KUZU KUZU KUŞU
Bir varmış bir yokmuş evvel zaman
içinde kalbur saman içinde bir küçük çoban varmış. Küçük çoban her sabah
erkenden kalkar, köyün bütün evlerini dolaşırmış. Herkesin koyunlarını sayarak alır, ormanın
içinde en lezzetli otların olduğu yerlere götürür otlatırmış.
Yine her sabah ki gibi
koyunlarını sayarak sürüsüne katan küçük çoban, ormanın yolunu tutmuş. Sonbahar
artık yavaş yavaş yerini kışa bırakmaya hazırlanıyormuş. Ormanın
derinliklerinde kuzularını otlatan küçük çoban hava soğuyup bulutlar kararmaya
başlayınca köye daha erken dönmeye karar vermiş. Küçük çoban köye vardığında
herkesin evine uğrayıp kuzularını sayarak sahiplerine teslim etmeye başlamış.
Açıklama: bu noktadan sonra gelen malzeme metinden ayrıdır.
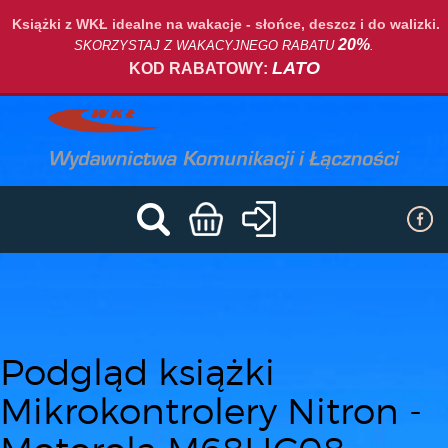
Książki z WKŁ idealne na wakacje - słońce, deszcz i do walizki.
20%
SKORZYSTAJ Z WAKACYJNEGO RABATU
.
LATO
KOD RABATOWY:
Podgląd książki
Mikrokontrolery Nitron -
Ancak o da ne? En son uğradığı evin bir kuzusu eksik çıkmış. Tekrar saymış,
tekrar saymış… sonuç yine aynı, bir kuzu eksik. Kuzuların sahibi küçük çobana
kızmış, “Eksik olan kuzumu bulmadan gelme!” demiş. Duruma çok üzülen küçük
çoban hemen kuzuyu aramaya koyulmuş.
Önce köyün içinde aramış kayıp
kuzuyu. Ama bir sonuç alamamış. Çaresiz ormanın yolunu tutmuş. Hava kararmaya
ve iyiden iyiye soğumaya başlamış. Küçük çoban ormanda kuzuyu arıyor ve şöyle
sesleniyormuş: “Kuzuuuu! Kuzu kuzuuuuuu…” Saatler ilerlemiş karanlık çökmüş.
Hafif hafif kar yağarken çaresizce ormanda kuzuyu arayan küçük çoban çok
yorulmuş ve üşümüş. Açlık desen o da ayrı bir sorun. “Kuzuuuu! Kuzu
kuzuuuuu…” Zaman ilerledikçe yorgunluk,
açlık, soğuk dayanılmaz hale gelmiş. Kuzunun kaybolmasına zaten çok üzülmüş
olan küçük çobanın artık dayanacak gücü kalmamış. Sesi de artık güçlü
çıkmıyormuş. “Kuzuuu, kuzuuu…
Gözyaşları yanaklarından yavaşça
süzülürken orman içindeki bir kayanın ucunda oturup kalmış. O kadar çaresiz o
kadar yalnız o kadar üzgün ve yorgunmuş ki ne yapacağını bilemiyormuş. Bir
taraftan ağlayan bir taraftan ne yapacağını bilemeyen küçük çoban dua etmeye
başlamış: “Allahım! Ben bu kayıp kuzuyu bulamıyorum. Artık dayanacak gücüm
kalmadı. Keşke bir kuş olsam da şu ormanı uçarak gezsem, kuzuyu bulsam.”
Ardından şöyle devam etmiş:” Evime, ailemin yanına dönsem. Sıcacık yatağıma
kavuşsam.” diyerek duasını tamamlamış.
İşte tam da o anda bir mucize
gerçekleşmiş ve küçük çobanın duaları kabul olmuş. Bir kuşa dönüşen küçük
çoban; “Kuzuuuu, kuzu kuzuuuuu!” diye öterek ormanda dolaşmaya başlamış. Bütün
gece köye dönmeyen küçük çobanı ormanda arayan köylüler bir sonuca
ulaşamamışlar. Ancak ormanda küçük çobanı arayan köylüler daha önce
duymadıkları bir kuş sesi olduğunu fark etmişler. Tabi bu sesin kuşa dönüşen
küçük çobana ait olduğunu bilmiyorlarmış.
O günden sonra ormanda gezerken
eğer yeterince sessiz olup derinlerden gelen sesleri dinlerseniz kuşa dönüşen
küçük çobanın sesini duyabilirsiniz; “Kuzuuuu! Kuzu kuzuuuuuu!”